Doing Intermittent Fasting Correctly
4 Jun 2023

Intermittent fasting is very popular right now and a great tool for better health. It can have a lot of health benefits with weight loss, mental clarity, blood sugar levels, and better digestion when done properly. It is logical because in the hunter-gatherer lifestyle, we didn't have immediate access to food upon waking up. Even if you want to gain muscle you can still reap the benefits of intermittent fasting. There is a difference between closing your eating window and eating less food. Most people are unsuccessful because they approach it the wrong way. Here are some guidelines to adhere to for successful intermittent fasting.
There are a couple different methods to this. It seems that anywhere from 12-16 hours of a fast will be effective. One thing to keep in mind is that fasting is typically harder for women than it is for men. The reasons for this being that women have higher nutritional needs, a slower metabolism, and hormonal factors which can result in more hunger/cravings making fasting more of a challenge.
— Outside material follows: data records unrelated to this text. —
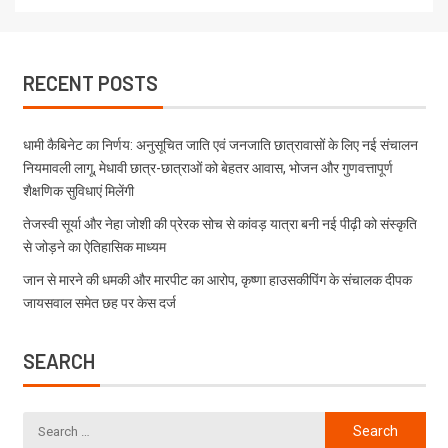
RECENT POSTS
धामी कैबिनेट का निर्णय: अनुसूचित जाति एवं जनजाति छात्रावासों के लिए नई संचालन
नियमावली लागू, मेधावी छात्र-छात्राओं को बेहतर आवास, भोजन और गुणवत्तापूर्ण
शैक्षणिक सुविधाएं मिलेंगी
तेजस्वी सूर्या और नेहा जोशी की प्रेरक सोच से कांवड़ यात्रा बनी नई पीढ़ी को संस्कृति
से जोड़ने का ऐतिहासिक माध्यम
जान से मारने की धमकी और मारपीट का आरोप, कृष्णा हाउसकीपिंग के संचालक दीपक
जायसवाल समेत छह पर केस दर्ज
SEARCH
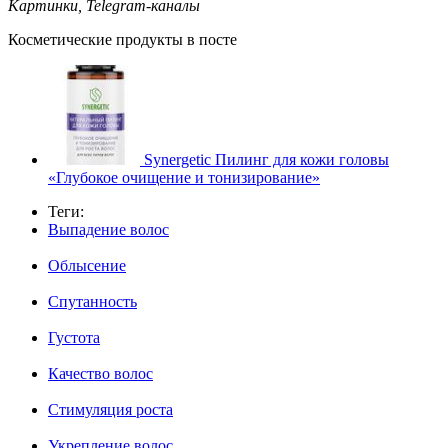
Картинки, Telegram-каналы
Косметические продукты в посте
Synergetic Пилинг для кожи головы
«Глубокое очищение и тонизирование»
Теги:
Выпадение волос
Облысение
Спутанность
Густота
Качество волос
Стимуляция роста
Укрепление волос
If you get 7-8 hours of sleep a 12 hour fast should generally be easy like finishing dinner at 7 p.m. and not eating again until 7 a.m. The only thing getting in the way of that is snacking in between.
The key to doing intermittent fasting properly is to focus more on proteins, healthy fats, and fiber rather than refined carbohydrates. Including healthy fats and proteins in your meals during the eating window of intermittent fasting can help increase satiety and control hunger. Fats and proteins are more filling and digest more slowly compared to carbohydrates, which can help keep you satisfied for longer periods. This leads to a more gradual and controlled release of energy, preventing spikes and crashes in blood sugar levels. Stable blood sugar levels contribute to better energy management and improved overall well-being during the fasting period. If you consume foods like pasta, breads, and bagels and overall unhealthy foods as the majority of your consumption, this will not keep you satiated and you will experience hunger a lot more frequently making intermittent fasting extremely difficult. An example of a satiating meal during this time is salmon, avocado, and quinoa. Or something like steak, broccoli, bell peppers, and cashews.